The Dragons of Nova (Loom Saga #2)(79)
“The Dragon King has ordered every guild hall destroyed. We’re the first.”
Florence’s hand went limp, dropping to her side. She laughed. “What?”
“Florence.” He grabbed her by the shoulders, shaking her roughly. “This isn’t a joke, and we must leave.”
It made no sense. The Dragon King was going to destroy the guilds? Why? He needed them. Nova needed their technology and their production and, at the very least, their gold.
“We have to get Derek and Nora.” She was already at her friends’ door, banging loudly before entering. “Derek, Nora, we have to go.”
“Flor?” Nora rolled at her lover’s side, groggy.
“What’s going on?” Derek was far more alert.
“I don’t know,” she confessed, hoping they had enough stock in her decision making ability to trust her blindly. “But I believe we need to leave.”
“And quickly!” Powell urged.
Derek and Nora, to her surprise, did exactly as Florence asked. They left the bed without further question, not even bothering to tug on more than their sleeping clothes. Together with Powell, the three hastily started down the winding halls of the Harvesters’ Guild.
At first, it seemed they were the only people to know what was happening. The halls were quiet and empty; only random scampering as a person sprinted ahead of them, or someone darted from a side room with a bag in tow. But the open doors on either side of them told a different story.
They weren’t the first to know. They were the last.
As they wound down, the halls began to crowd with people. They were pushing by each other, forcing their fellow initiates and journeymen out of the way. None seemed to regard Powell as anything more than anyone else, despite his nearly being at Master status.
Everyone was running. Shouting. Pushing and shoving. They funneled into narrow walks that wound tightly beneath the Harvesters’ Guild in Faroe, compacting in on each other in tunnels that were not meant for the current capacity.
Elbows pushed against her, pressing her forward as the masses reached a point at which it seemed they could go no further. Florence looked to turn back, but it was already too late. More people had run up behind them, slamming into their backs as she had slammed into the backs of the people in front of her. They were part of a mass of people attempting to claw their way forward at all costs.
She felt very small, and compressed even smaller. Florence gasped for breath. Her footing was slipping out from under her. She was being carried along by the Fenthri tide. Nora and Derek were nowhere to be found, and Powell had somehow drifted out of her line of sight. She was going to die here, drowned in an ocean of panic.

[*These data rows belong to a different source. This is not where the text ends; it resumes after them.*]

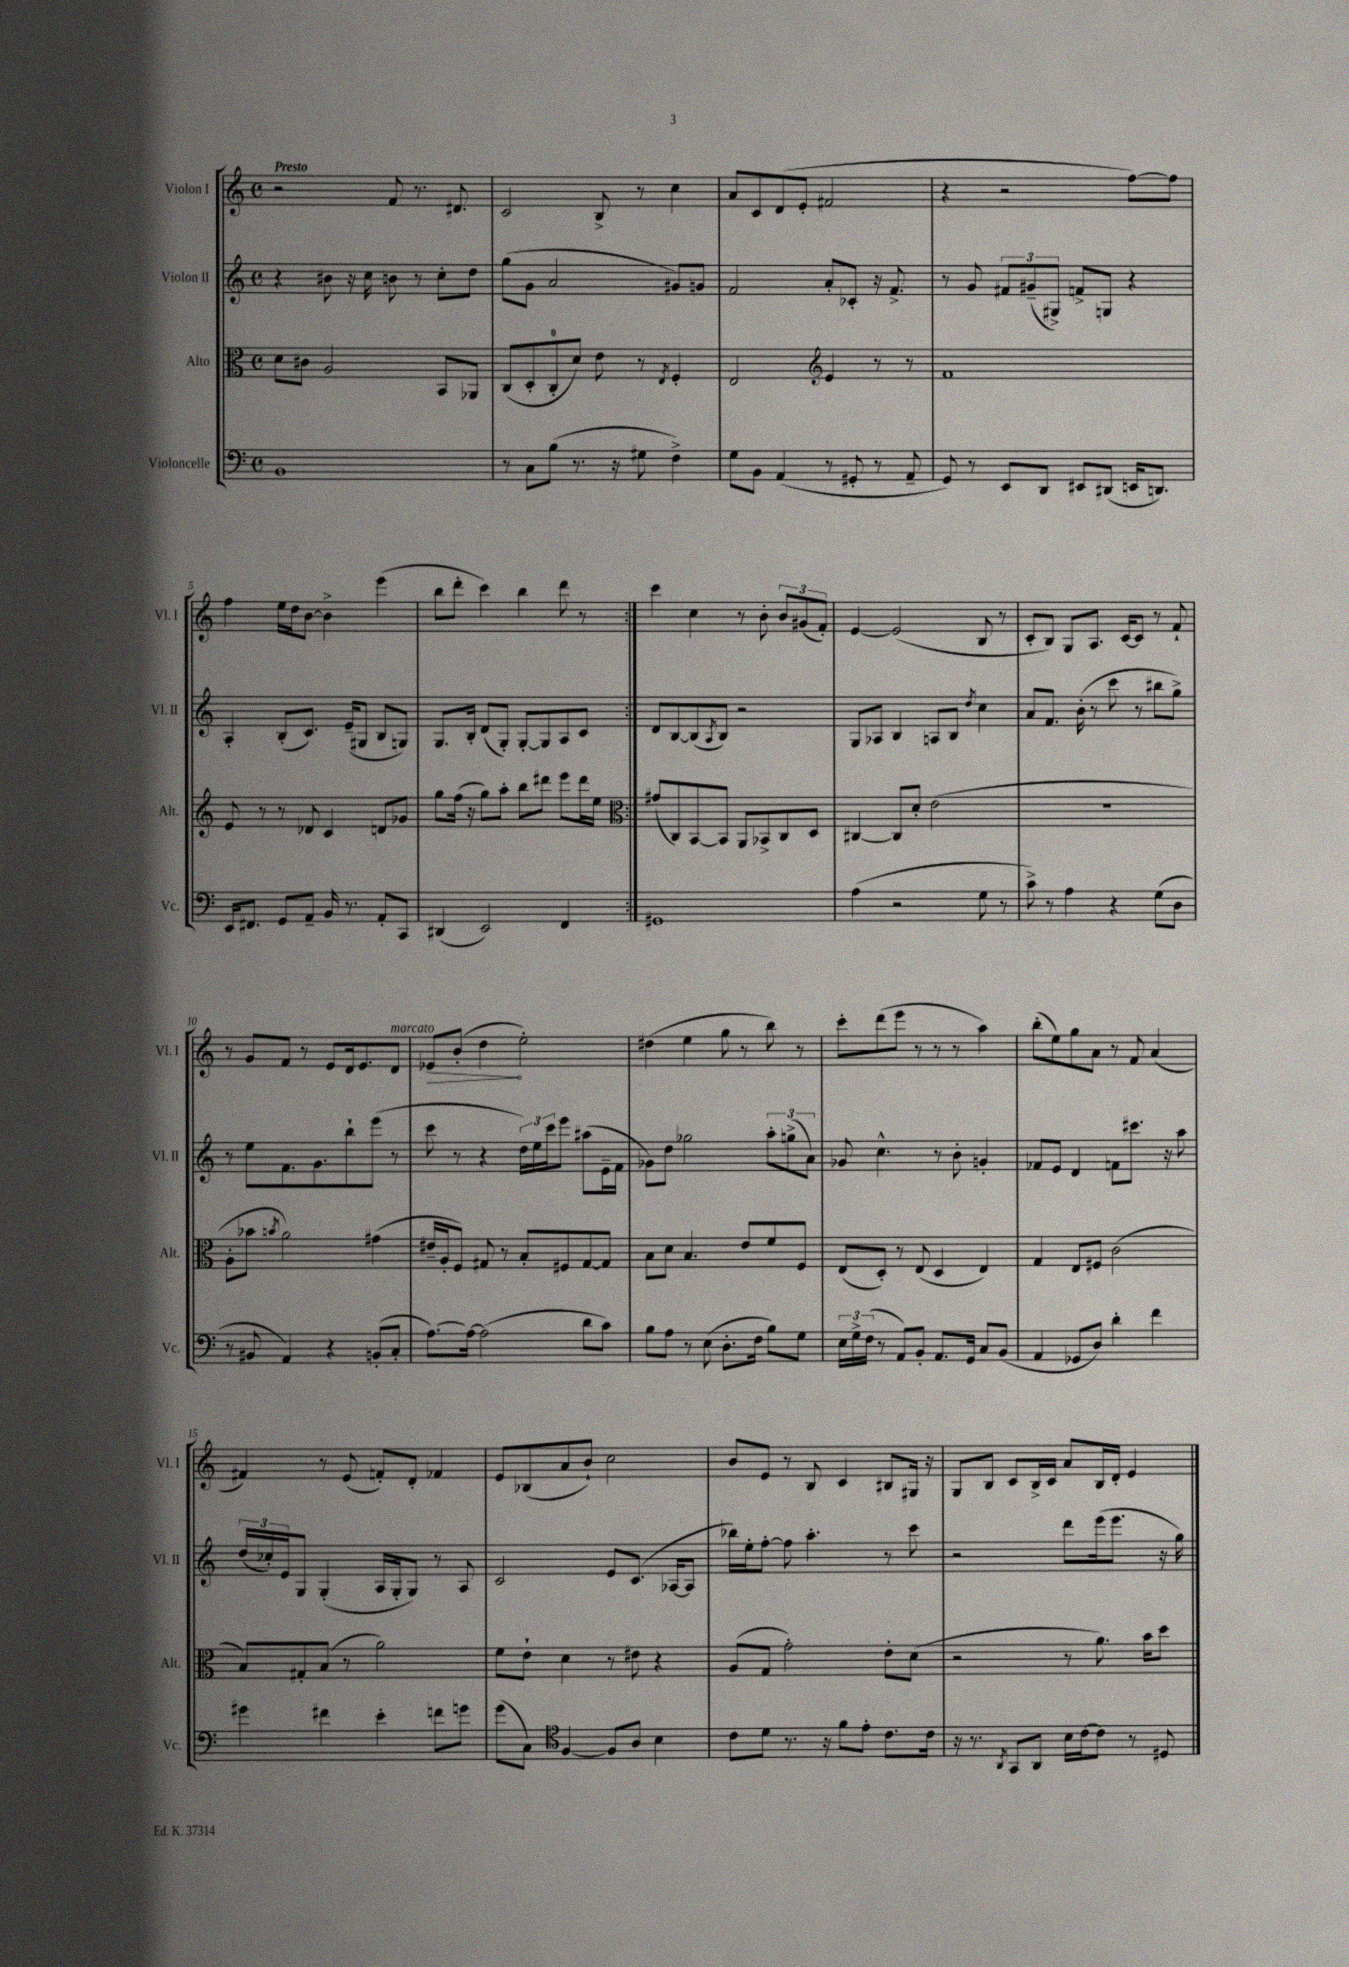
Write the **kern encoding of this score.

**kern	**kern	**kern	**kern
*staff4	*staff3	*staff2	*staff1
*clefF4	*clefC3	*clefG2	*clefG2
*k[]	*k[]	*k[]	*k[]
*M4/4	*M4/4	*M4/4	*M4/4
*met(c)	*met(c)	*met(c)	*met(c)
1BB	8d\L	4r	2r
.	8c#\J	.	.
.	2A/	8b#\	.
.	.	16r	.
.	.	16cc\	.
.	.	8b\	8f/
.	.	8r	8.r
.	8BB/L	8cc'\L	.
.	.	.	8.d#/
.	8AA-/J	8dd\J	.
=	=	=	=
8r	(8C/L	(8gg\L	2c/
8C\L	8D'/	8g\J	.
(8B\J	8C'/	2a/	.
8.r	8d/J)	.	.
.	8e\	.	8B^/
16r	.	.	.
8G#\	8r	.	8r
.	8qE/	.	.
4F^\)	4F'/	8g#/L)	4cc\
.	.	8g/J	.
=	=	=	=
8G\L	2E/	2f/	8a/L
8BB\J	.	.	8c/
(4AA/	.	.	(8d/
.	.	.	8e'/J
*	*clefG2	*	*
8r	4e/	8a'/L	2f#/
8GG#'/	.	8c-'/J	.
8r	8r	16r	.
.	.	8.f^/	.
8AA~/	8r	.	.
=	=	=	=
8GG/)	1f	8r	4r
8r	.	8g/	.
8EE/L	.	12f#/L	2r
.	.	(12g#~/	.
8DD/J	.	.	.
.	.	12G#^/J)	.
8EE#/L	.	8f^/L	.
(8DD#/J	.	8G/J	.
16EE/LK	.	4r	[8ff\L)
8.DD/J)	.	.	.
.	.	.	8ff\]J
=	=	=	=
16EE/LK	8e/	4A'/	4ff\
8.FF#/J	.	.	.
.	8r	.	.
8GG/L	8r	(8B'/L	16ee\LL
.	.	.	16dd\J
8AA~/J	8d-/	8.c/J)	[8b\J
16BB/	4c/	.	4b^\]
8.r	.	(16e~/LK	.
.	.	8G#/J	.
8AA'/L	8d/L	8B/L	(4eee\
8CC/J	8g-/J	8G/J)	.
=	=	=	=
(4DD#/	8gg\L	8.G/L	8bb\L
.	(16ff\Jk	.	8ddd'\J
.	16r	16B'/Jk	.
2EE/)	8gg\L)	(8d/L	4ccc\)
.	8aa'\J	8G'/J)	.
.	8bb\L	[8G'/L	4bb\
.	8ddd#\J	8G/]	.
4FF/	8eee\L	8A/	8ddd\
.	16ddd#\L	8c/J	8r
.	16ee\JJ	.	.
=:|!	=:|!	=:|!	=:|!
*	*clefC3	*	*
1GG#	(8g#/L	8d/L	4ccc\
.	8C/)	[8B/	.
.	[8BB/	(8B/]	4cc\
.	.	8qA/	.
.	8BB/]J	8B/J)	.
.	8AA/L	2r	8r
.	8BB-^/	.	8b'\
.	8C/	.	12b/L
.	.	.	(12g#/
.	8D/J	.	.
.	.	.	12f'/J)
=	=	=	=
(4A\	[4C#/	8G/L	[4e/
.	.	8A-/J	.
2r	8C#/]L	4B/	(2e/]
.	8d'/J	.	.
.	(2e\	8A/L	.
.	.	8B/J	.
.	.	8qdd/	.
8G\	.	4cc\	8B/
8r	.	.	8r
=	=	=	=
8c^\)	1r	8a/L	8c'/L
8r	.	8.f/J	8B/J)
4A\	.	.	8G/L
.	.	(16b'\	.
.	.	8r	8.A/J
4r	.	8ccc\	.
.	.	.	[16c/LK
.	.	8r	8c/]J
(8G\L	.	8bb#\L	8r
8D\J	.	8gg^\J)	8f`/
=	=	=	=
8r	8A'\L	8r	8r
8BB#/	8b-\J	8ee\L	8g/L
.	8qb/	.	.
4AA/)	2a\)	8.f\	8f/J
.	.	.	8r
.	.	8.g\	.
4r	.	.	8e/L
.	.	8bb`\	16d/k
.	.	.	8.e/
(8BB'/L	(4g#\	(8eee\J	.
8C'/J	.	8r	8d/J
=	=	=	=
[8.A\L)	16e#~/LL	8ccc\	8e-/L
.	16A'/J	.	.
.	8F/J)	8r	(8b'/J
16A\_Jk	.	.	.
(2A\]	8G#/	4r	4dd\
.	8r	.	.
.	8B'/L	24dd\LL)	2ee'\)
.	.	24ee\	.
.	.	24ccc\J	.
.	8F#/	8eee\J	.
8d\L	[8G#/	(8aa#\L	.
8c\J)	8G#/]J	16e~\L	.
.	.	16f\JJ	.
=	=	=	=
8B\L	8B\L	8g-\L)	(4dd#\
8A\J	8d\J	8dd\J	.
8r	4.B/	2gg-\	4ee\
(8E\	.	.	.
8.D'\L	.	.	8gg\
.	8e/L	.	8r
16F\Jk	.	.	.
8B\L)	8f/	12aa'\L	8bb\)
.	.	(12gg^\	.
8G\J	8F/J	.	8r
.	.	12a\J)	.
=	=	=	=
24E\LL	(8E/L	8g-/	8ccc'\L
24G^\	.	.	.
(24F\JJ	.	.	.
8r	8D'/J)	4.cc^^\	(8ddd\
8AA/L)	8r	.	8eee\J
8BB'/J	(8E/	.	8r
8.AA/L	4D/	8r	8r
.	.	8b'\	8r
16GG/Jk	.	.	.
8C/L	4E/)	4g'/	4aa\)
(8BB/J	.	.	.
=	=	=	=
4AA/	4G/	8f-/L	(8bb'\L
.	.	8e/J	8ee\)
8GG-/L	8E/L	4d/	8gg\
8D/J)	8F#/J	.	8a\J
4d'\	(2c\	8f\L	8r
.	.	8.ccc#\J	8f/
4f\	.	.	(4a/
.	.	16r	.
.	.	8aa\	.
=	=	=	=
4g#\	8B/L)	(24dd/LL	4f#/)
.	.	24cc-'/)	.
.	.	24e/J	.
.	8G#'/	8G/J	.
4f#\	(8B/J	(4G'/	8r
.	8r	.	(8e/
4e'\	2a\)	16A/LL	8f'/L)
.	.	16G'/J	.
.	.	8G/J)	8d'/J
8f\L	.	8r	4f-/
8g\J	.	8A/	.
=	=	=	=
(8g\L	8f\L	2c/	8e/L
8C\J)	8e`\J	.	(8B-/
*clefC4	*	*	*
[4F/	4d\	.	8a/
.	.	.	8b`/J)
8F/]L	8r	8e/L	2cc\
8A/J	8e#\	(8.c/J	.
4B\	4r	.	.
.	.	[16A-/LK	.
.	.	8A-/]J	.
=	=	=	=
8c\L	(8A/L	16bb-\LL)	8b/L
.	.	16ee'\J	.
8d\J	8G/J	[8ff'\J	8e/J
8.r	2g'\)	8ff\]	8r
.	.	4.aa'\	8B/
16r	.	.	.
8f\L	.	.	4c/
8e'\J	.	.	.
8.c\L	8e'\L	8r	8B#/L
.	(8d\J	8ccc\	16G#/Jk
16c\Jk	.	.	16r
=	=	=	=
16r	2r	2r	8G/L
8.r	.	.	.
.	.	.	8B/J
8qAA/	.	.	.
8GG/L	.	.	8c/L
8AA/J	.	.	16B^/L
.	.	.	16c/JJ
16B\LL	8r	8ddd\L	8a/L
[16c\J	.	.	.
8c\]J	8.a\)	(16eee\k	16B/L
.	.	8.eee\J	16d'/JJ
8r	.	.	4e/
.	16b\LK	.	.
8D#/	8dd\J	16r	.
.	.	16gg\)	.
==	==	==	==
*-	*-	*-	*-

Her heart raced into her throat, preventing her from even calling out. All there was to see were shades of shifting gray, illuminated by the tunnel’s dim lighting. Her ears filled with the groans and grunts and cries, dizzying her mind.
A hand, sure and strong, calloused from years of work, wrapped around her forearm and yanked. Her shoulder popped and her skin bruised instantly from the force. She was threaded through the line of people—barely—to reach her friends on the wall.
Powell held her tightly, preventing the masses from ripping her away from the group again. Derek and he shared a linked arm as Derek held onto Nora with the same might. Florence gasped for breath in the small space Powell created between his chest and the wall for her.
“We have to go along the outside. There’s a door ahead, a worker’s tunnel, and I have the key,” Powell shouted. “When I open it, you have to run. You have to run as fast as you can. Don’t look back, don’t think, just trust me and run. If you fall, you will be trampled.”
Derek and Nora gave fearful nods. Florence looked up at Powell as he sheltered her from the writhing masses at his back.
“Run, and I’ll run with you.”
He gave a nod, and they pressed forward.
They squeezed in a chain, hands wrapped along elbows, along the outer wall. Derek’s nose exploded with black blood as a man behind him pushed his face directly into the wall. Florence was nearly smothered once as someone tried to turn her into a ladder to see above the masses.
“Why aren’t they letting us through?”
“Let us through!”
“Why isn’t the door open?”
“There are still people here!”
The chorus of shouts was deafening, a cacophony of fear and pleading agony.
Powell reached the door and pulled out the key. Florence positioned herself near his side, Derek and Nora pressed behind. As soon as he saw they were all there, he disengaged the lock, and let loose the floodgates.
They sprinted. Florence didn’t look back. Her lungs and legs burned, but her magic kept up. It made her faster—nearly faster than Powell, who was half a head taller.
“This way!” Powell veered left.
They followed.
“Down!” He gripped an iron ladder handle, vaulting over the edge into the darkness below as though it was nothing more dangerous than measuring gunpowder. His hands flipped their grip, his booted feet met the ladder, and he slid into the darkness.
Derek and Nora followed, Florence skidded to a stop. She couldn’t see the bottom of that yawning blackness. She couldn’t see where the iron ended.
But she could hear the screams behind her. The front of the pack was mere steps away. She had to make the leap of faith.